If you assume that the order in which the failures and successes arrive does not matter—but what does matter is the total number of successes (and failures)—-and if this sequence is embedded in an infinite stream of failures and successes, then the probability distribution of the total successes can be represented as (the integral of) a binomial distribution with parameter θ multiplied by a prior distribution on the possible values of θ.
Have all that? The assumption that the order doesn’t matter—called exchangeability in the parlance—is enough to prove both the existence of the binomial and its accompanying prior distribution. Ain’t that wonderful?
But it only works if there are an infinite stream of numbers coming at us. Let only a finite number arrive, and out goes representation. We know this through the work of Persi Diaconis, who discovered that approximate—not exact—representations can be had for finite data, but only if finite means very large.
If we only have one, two, or a small number of observations, then no representation theorems are possible. It’s not that we haven’t found them, but they cannot be found, an important distinction.
However, we need not despair, because we can still get where we need to go by turning the problem around. By seeing that the fundamental problem is representing uncertainty in finite streams of data, not infinite. Once we have the answer, we can let our data grow large. We will discover that, at the limit, the binomial representation pops out naturally.
Thus it is the binomial that is the approximation of finite situations, not the other way around. How do we start?
In front of you lies a box inside of which you are told has N items, M of which may—or may not—be labeled “success”. This implies that the other items may be anything but successes: we have no information, for example, that the “non-successes” are all identical in nature. These are our 0s and 1s.
How many successes are in the box?

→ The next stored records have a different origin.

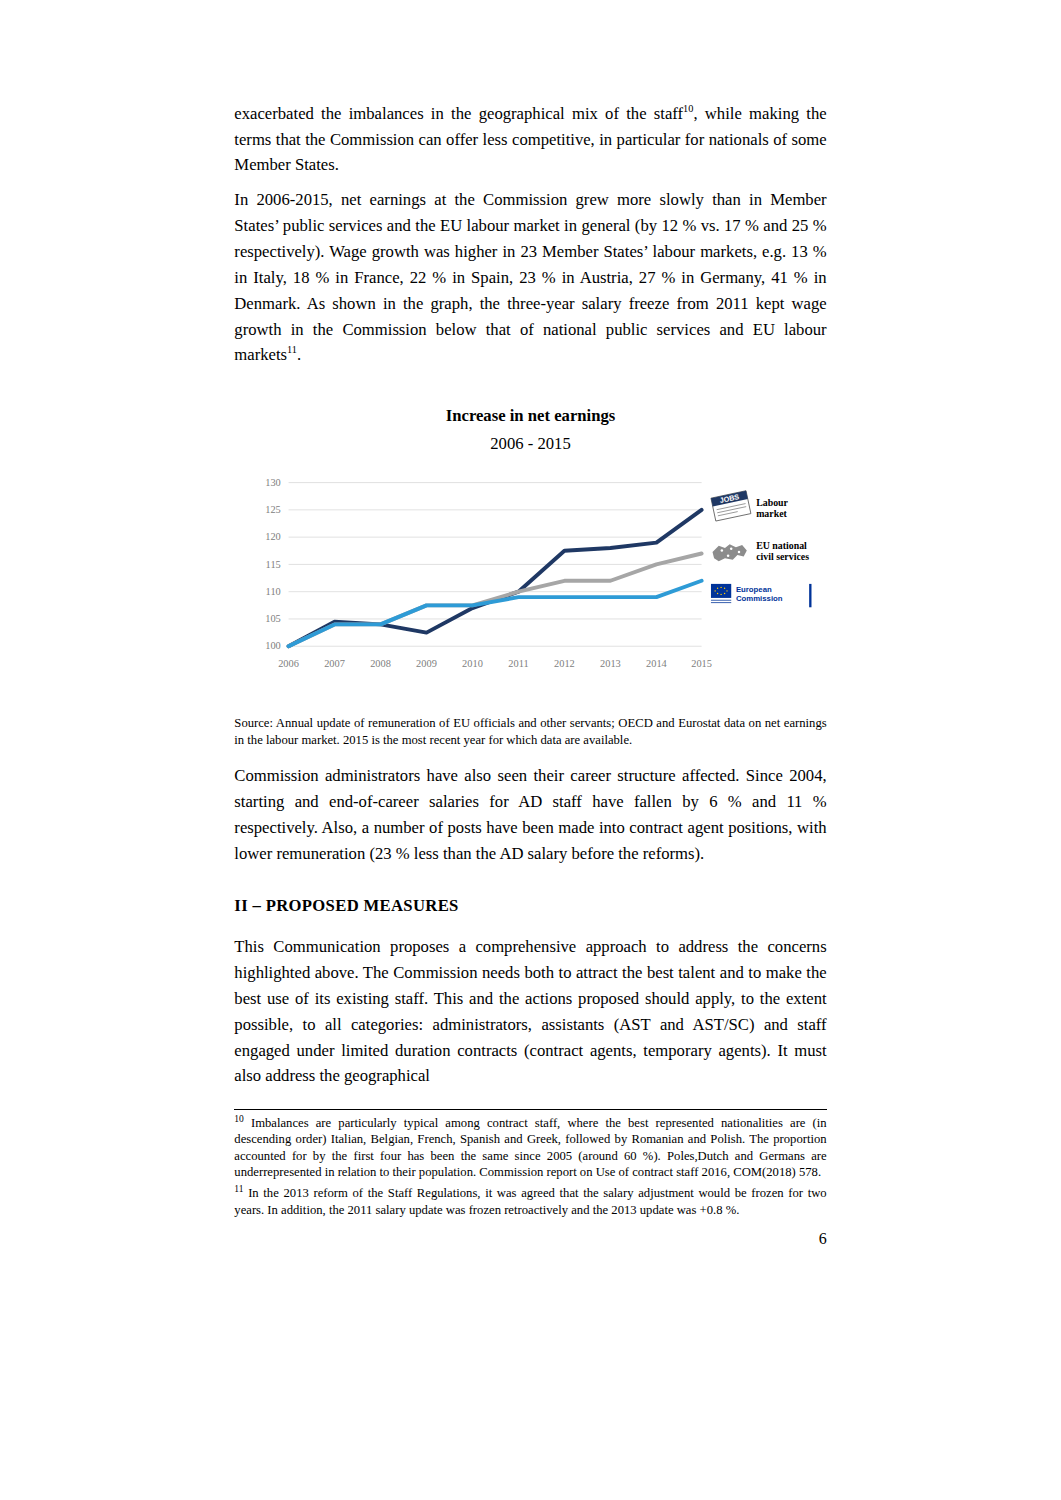exacerbated the imbalances in the geographical mix of the staff10, while making the terms that the Commission can offer less competitive, in particular for nationals of some Member States.
In 2006-2015, net earnings at the Commission grew more slowly than in Member States’ public services and the EU labour market in general (by 12 % vs. 17 % and 25 % respectively). Wage growth was higher in 23 Member States’ labour markets, e.g. 13 % in Italy, 18 % in France, 22 % in Spain, 23 % in Austria, 27 % in Germany, 41 % in Denmark. As shown in the graph, the three-year salary freeze from 2011 kept wage growth in the Commission below that of national public services and EU labour markets11.
Increase in net earnings
2006 - 2015
130 125 120 115 110 105 100 2006 2007 2008 2009 2010 2011 2012 2013 2014 2015 JOBS Labour market EU national civil services European Commission
Source: Annual update of remuneration of EU officials and other servants; OECD and Eurostat data on net earnings in the labour market. 2015 is the most recent year for which data are available.
Commission administrators have also seen their career structure affected. Since 2004, starting and end-of-career salaries for AD staff have fallen by 6 % and 11 % respectively. Also, a number of posts have been made into contract agent positions, with lower remuneration (23 % less than the AD salary before the reforms).
II – PROPOSED MEASURES
This Communication proposes a comprehensive approach to address the concerns highlighted above. The Commission needs both to attract the best talent and to make the best use of its existing staff. This and the actions proposed should apply, to the extent possible, to all categories: administrators, assistants (AST and AST/SC) and staff engaged under limited duration contracts (contract agents, temporary agents). It must also address the geographical
10 Imbalances are particularly typical among contract staff, where the best represented nationalities are (in descending order) Italian, Belgian, French, Spanish and Greek, followed by Romanian and Polish. The proportion accounted for by the first four has been the same since 2005 (around 60 %). Poles,Dutch and Germans are underrepresented in relation to their population. Commission report on Use of contract staff 2016, COM(2018) 578.
11 In the 2013 reform of the Staff Regulations, it was agreed that the salary adjustment would be frozen for two years. In addition, the 2011 salary update was frozen retroactively and the 2013 update was +0.8 %.
6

You don’t know, but you can quantify your uncertainty. Using a simple principle of logical probability, and the symmetry of individual constants, an axiom similar to the axiom of exchangeability, we can say that, given the evidence presented, the chance that there are no successes is the same as there are one, which is the same as there are two, and so on, up to N.
Suppose you take a handful of items from the box, where the handful is possibly smaller than N. It turns out that, given the evidence we have, the probability distribution that represents your uncertainty in the number of successes in your handful is represented by the hypergeometric distribution.

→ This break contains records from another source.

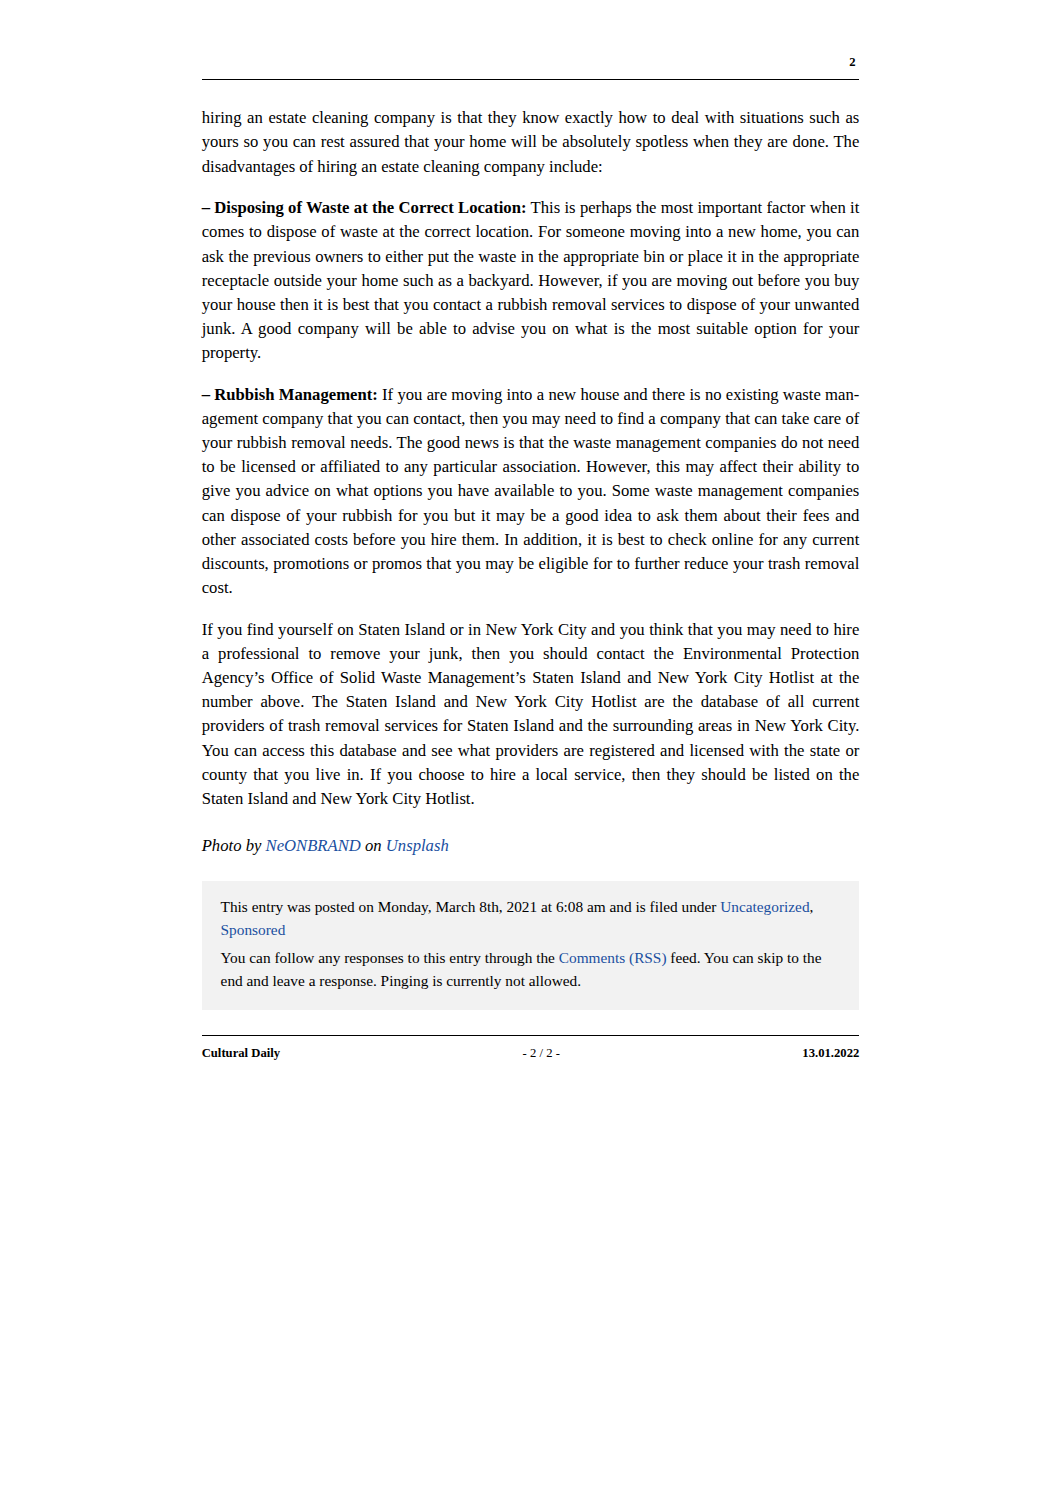2
hiring an estate cleaning company is that they know exactly how to deal with situations such as yours so you can rest assured that your home will be absolutely spotless when they are done. The disadvantages of hiring an estate cleaning company include:
– Disposing of Waste at the Correct Location: This is perhaps the most important factor when it comes to dispose of waste at the correct location. For someone moving into a new home, you can ask the previous owners to either put the waste in the appropriate bin or place it in the appropriate receptacle outside your home such as a backyard. However, if you are moving out before you buy your house then it is best that you contact a rubbish removal services to dispose of your unwanted junk. A good company will be able to advise you on what is the most suitable option for your property.
– Rubbish Management: If you are moving into a new house and there is no existing waste management company that you can contact, then you may need to find a company that can take care of your rubbish removal needs. The good news is that the waste management companies do not need to be licensed or affiliated to any particular association. However, this may affect their ability to give you advice on what options you have available to you. Some waste management companies can dispose of your rubbish for you but it may be a good idea to ask them about their fees and other associated costs before you hire them. In addition, it is best to check online for any current discounts, promotions or promos that you may be eligible for to further reduce your trash removal cost.
If you find yourself on Staten Island or in New York City and you think that you may need to hire a professional to remove your junk, then you should contact the Environmental Protection Agency’s Office of Solid Waste Management’s Staten Island and New York City Hotlist at the number above. The Staten Island and New York City Hotlist are the database of all current providers of trash removal services for Staten Island and the surrounding areas in New York City. You can access this database and see what providers are registered and licensed with the state or county that you live in. If you choose to hire a local service, then they should be listed on the Staten Island and New York City Hotlist.
Photo by NeONBRAND on Unsplash
This entry was posted on Monday, March 8th, 2021 at 6:08 am and is filed under Uncategorized, Sponsored
You can follow any responses to this entry through the Comments (RSS) feed. You can skip to the end and leave a response. Pinging is currently not allowed.
Cultural Daily
- 2 / 2 -
13.01.2022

Unlike the binomial, which has unobservable parameter θ, the hypergeometric deals only with what can be or has been observed. Its parameters are all numbers you have seen.
In your hand now are a certain number of successes and non-successes, which is new evidence we can use to infer the likelihood that the remaining items in the box are also successes (or failures). We can work through the math and discover the representation of the probability distribution for the remaining items. This turns out to be a “beta-binomial” with fixed, observed, known parameters.
More data can be taken, and all the probability distributions can be updated systematically using just observed and known parameters.
What’s interesting is that as you let N grow to the limit, the standard binomial, beta, and beta-binomial results of Bayesian statistics are found. But then, as now makes sense, the parameters of these distributions become unobservable.
In the finite case, the parameters were all known numbers, but in the infinite case we have to wait until—well, we have to wait until we have reached an infinite number of observations until we can claim to have observed all the facts.
In the finite case, given the evidence and previous observations, the probability of future observations is always more spread out—it is more uncertain—than are future observations if you assume you will have an infinite amount of data. And since we never will see an infinite amount of data, standard results make us more certain than is warranted.
That’s the story in 750 words, but if you want to read more, and delve into the math, you can download this preprint. It’s a paper my friend Russ Zaretzki and I wrote, but was rejected (by the American Statistician) for “poor writing,” a damning criticism for papers supposed to appear in the “Teaching” sections.
This shows you that peer review sometimes works. Because the paper is poorly written. We’re having another go at cleaning up the notation, which proliferated rather profusely.